- _WHAT TO DO_: Every line below from the one containing "blue book [482,451,542,501] -> none" through the one containing "white shoe [982,352,1028,379]" must be transcribed exactly. Omit all lines outside that stretch.

[DATA FOR REVIEW]

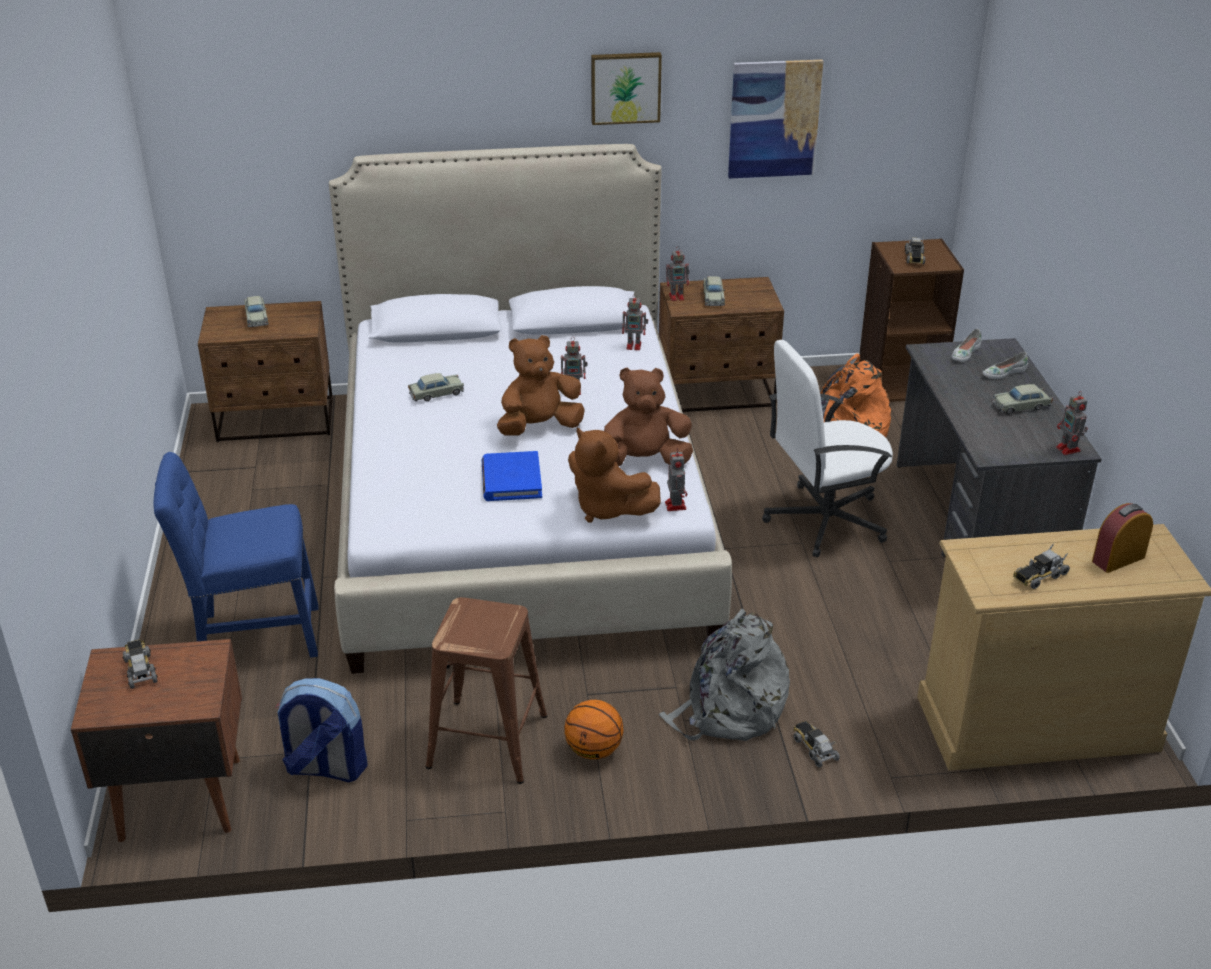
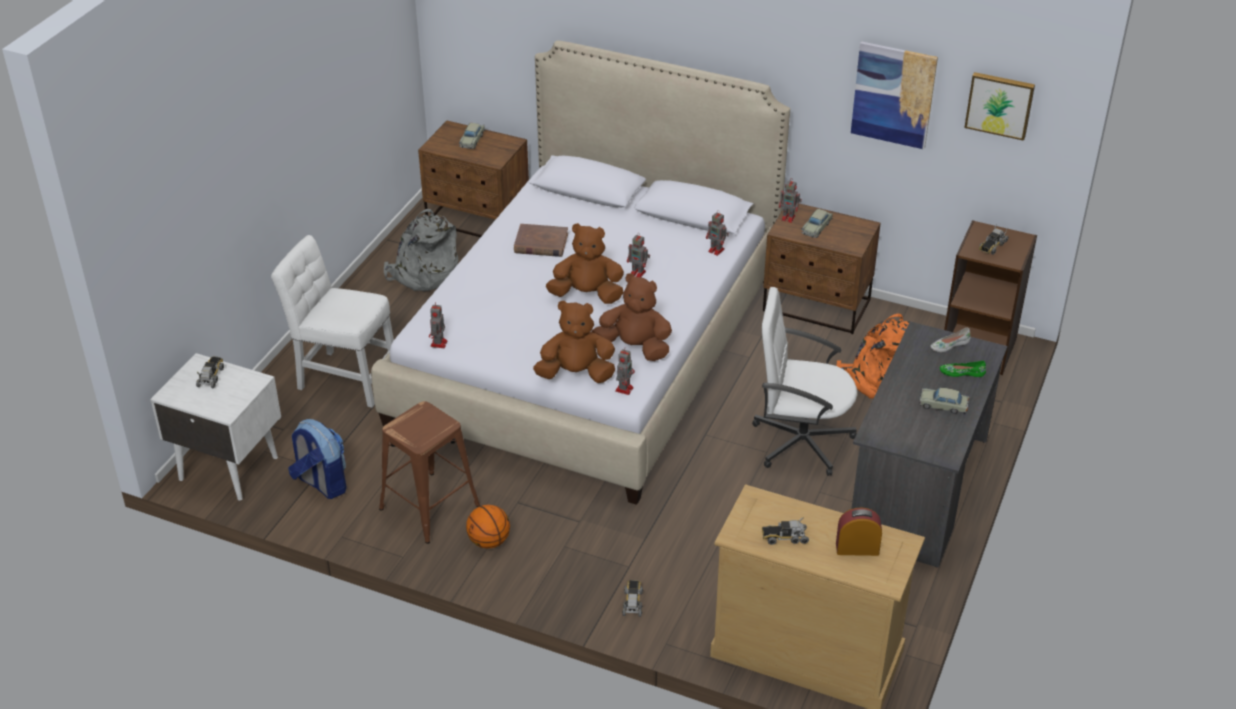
camera: 30 degrees right, 5 degrees up
brown nightstand [71,639,242,842] -> white nightstand [150,353,281,500]
blue chair [154,452,319,658] -> white chair [271,235,394,408]
beige toy car [408,373,464,401] -> brown book [514,224,568,257]
blue book [482,451,542,501] -> none
brown plush toy [568,427,661,522] -> brown plush toy turned 105 degrees clockwise [533,301,615,383]
picture [591,52,662,125] -> picture moved to [964,72,1035,141]
grey backpack [659,609,790,741] -> grey backpack moved to [384,209,459,291]
white shoe [982,352,1028,379] -> green shoe [940,361,986,377]
toy robot [1056,391,1088,455] -> toy robot moved to [429,302,447,348]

[/DATA FOR REVIEW]

- _REPLY TO THE EXERCISE_:
blue book [482,451,542,501] -> none
brown plush toy [568,427,661,522] -> brown plush toy turned 105 degrees clockwise [533,301,615,383]
picture [591,52,662,125] -> picture moved to [964,72,1035,141]
grey backpack [659,609,790,741] -> grey backpack moved to [384,209,459,291]
white shoe [982,352,1028,379] -> green shoe [940,361,986,377]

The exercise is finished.